What sets this leaked manifesto apart is its focus on appealing to Jeremy Corbyn’s core constituencies: trade union members and public-sector workers. It caters to those who have embraced left-wing ideologies and make their living through state services. However, despite the potential to address the frustrations with public services, the manifesto seems to miss the mark by primarily targeting producers rather than consumers.

The leak of the manifesto itself raises concerns about the party’s ability to effectively manage even its own internal affairs. Labour’s internal dynamics are far from harmonious, with the party essentially acting as a battleground between two warring factions: the far-left faction led by Corbyn and McDonnell, and the so-called “moderate” Labour. The leaked manifesto can be seen as a deliberate attempt by the anti-Corbyn faction to undermine his leadership.

The battle between these two factions has intensified as the election approaches. Initially, moderates within the party hoped that a defeat would lead to Corbyn’s resignation and the reestablishment of their control. However, signals from the Corbyn camp suggest they have no intention of conceding defeat gracefully. Their aim is to hold on to power and change the rules for selecting a leader at the Labour Party conference in September.

Corbyn’s election strategy is indicative of this deeper battle over the 5% rule, which requires a candidate to be nominated by 15% of MPs and MEPs to appear on the ballot. The Corbynistas, determined to ensure the presence of a hard-left candidate, want to reduce this threshold to 5%. As a consequence, Corbyn has focused his campaigning efforts on safe Labour seats where his support base is concentrated, rather than on marginal seats crucial for avoiding a Conservative landslide.

Ironically, a significant defeat for Labour in the election could actually strengthen Corbyn’s grip on the party. With more moderates losing their seats, the proportion of hard-liners within the party would increase. Paradoxically, this could bolster his chances of implementing his desired changes to the Labour Party constitution.

Unexpectedly for Corbyn, Theresa May’s decision to call the snap election in June disrupted his plans to reshape the Labour Party.
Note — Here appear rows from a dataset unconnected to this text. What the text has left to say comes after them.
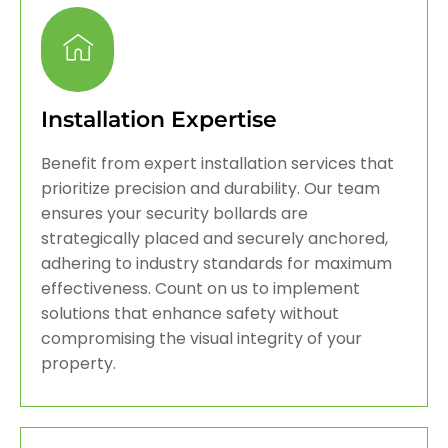
Installation Expertise
Benefit from expert installation services that
prioritize precision and durability. Our team
ensures your security bollards are
strategically placed and securely anchored,
adhering to industry standards for maximum
effectiveness. Count on us to implement
solutions that enhance safety without
compromising the visual integrity of your
property.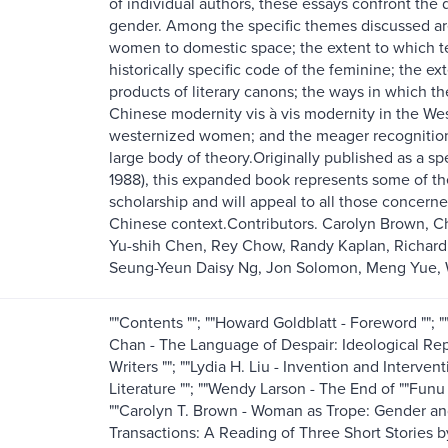
of individual authors, these essays confront the 
gender. Among the specific themes discussed are:
women to domestic space; the extent to which tex
historically specific code of the feminine; the 
products of literary canons; the ways in which t
Chinese modernity vis à vis modernity in the Wes
westernized women; and the meager recognition o
large body of theory.Originally published as a sp
1988), this expanded book represents some of t
scholarship and will appeal to all those concern
Chinese context.Contributors. Carolyn Brown, 
Yu-shih Chen, Rey Chow, Randy Kaplan, Richard 
Seung-Yeun Daisy Ng, Jon Solomon, Meng Yue,
""Contents ""; ""Howard Goldblatt - Foreword ""; "
Chan - The Language of Despair: Ideological Re
Writers ""; ""Lydia H. Liu - Invention and Interv
Literature ""; ""Wendy Larson - The End of ""Fun
""Carolyn T. Brown - Woman as Trope: Gender and
Transactions: A Reading of Three Short Stories b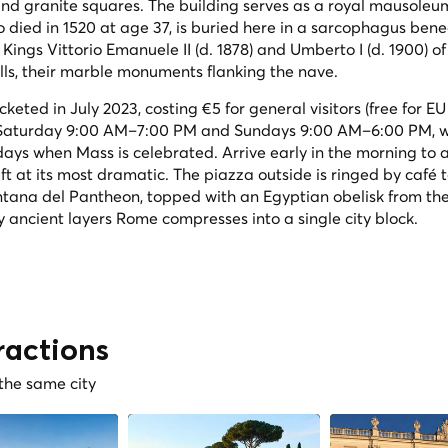
and granite squares. The building serves as a royal mausoleu
 died in 1520 at age 37, is buried here in a sarcophagus ben
Kings Vittorio Emanuele II (d. 1878) and Umberto I (d. 1900) of
lls, their marble monuments flanking the nave.
ted in July 2023, costing €5 for general visitors (free for EU 
h Saturday 9:00 AM–7:00 PM and Sundays 9:00 AM–6:00 PM, w
days when Mass is celebrated. Arrive early in the morning to
ft at its most dramatic. The piazza outside is ringed by café 
ntana del Pantheon, topped with an Egyptian obelisk from th
y ancient layers Rome compresses into a single city block.
ractions
 the same city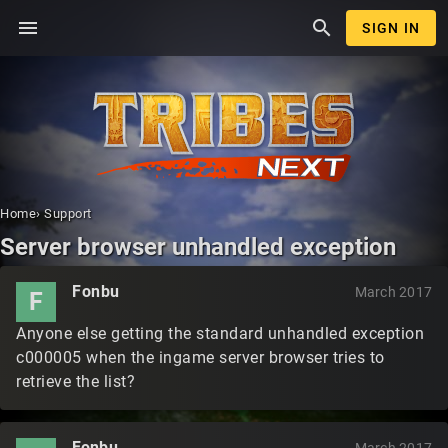
menu
search
SIGN IN
Home
›
Support
Server browser unhandled exception
Fonbu
March 2017
F
Anyone else getting the standard unhandled exception
c000005 when the ingame server browser tries to
retrieve the list?
Fonbu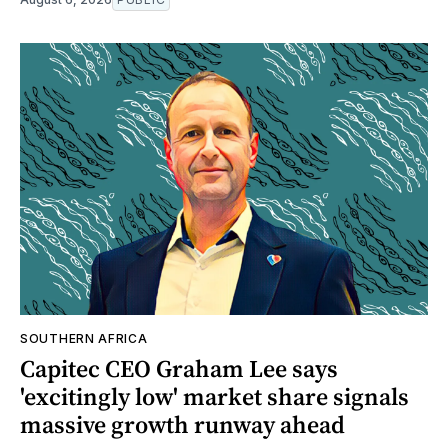
SOUTHERN AFRICA
Capitec CEO Graham Lee says
'excitingly low' market share signals
massive growth runway ahead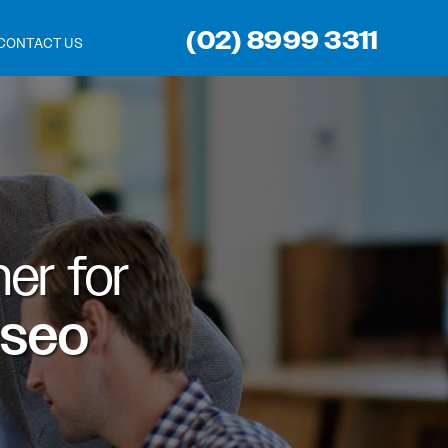
(02) 8999 3311
CONTACT US
er for
 seo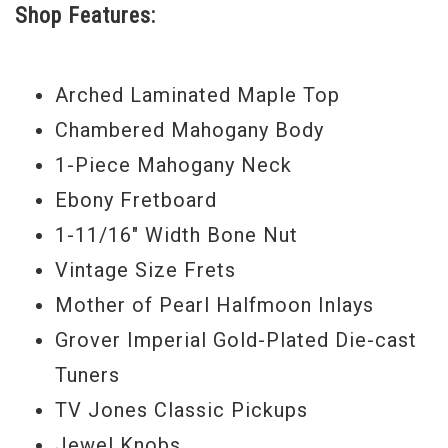
Shop Features:
Gold Grover Imperial tuners and gold
sparkle binding this definitely has all the
Arched Laminated Maple Top
right stuff. The TV Jones Classic Pickups
Chambered Mahogany Body
give it that classic vintage Gretsch sound
1-Piece Mahogany Neck
and nobody builds a better guitar than
Ebony Fretboard
Stephen Stern.
1-11/16" Width Bone Nut
Serial# 78
Vintage Size Frets
Weight 8lbs 10oz.
Mother of Pearl Halfmoon Inlays
Grover Imperial Gold-Plated Die-cast
Tuners
TV Jones Classic Pickups
Jewel Knobs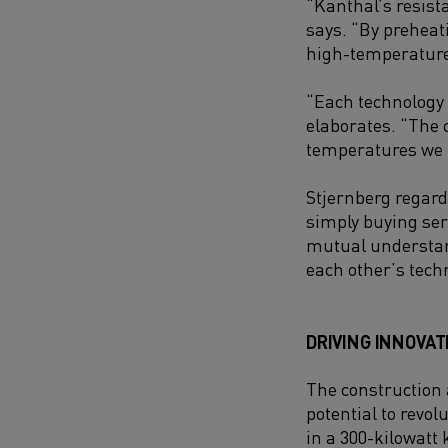
“Kanthal’s resista
says. “By preheat
high-temperature
“Each technology p
elaborates. “The 
temperatures we n
Stjernberg regard
simply buying ser
mutual understand
each other’s tech
DRIVING INNOVAT
The construction 
potential to revol
in a 300-kilowatt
Corbyn was in the midst of transitioning the party’s focus from Parliament-centered activities to broader activism. This involved giving more power to grassroots members, allowing them to influence policies and organize protests and strikes. The possibility of a divided party emerging after the election, with some MPs breaking away to form a new party, has become a real concern.

In conclusion, the leaked manifesto has further highlighted the internal chaos and ongoing power struggle within the Labour Party. Despite the potential to address public frustration with public services, the leaked document’s emphasis on appeasing core supporters rather than targeting consumers poses a missed opportunity for Labour. As the election approaches, all eyes will be on the outcome and whether it will lead to a continuation of Corbyn’s leadership or the emergence of a significant divide within the party.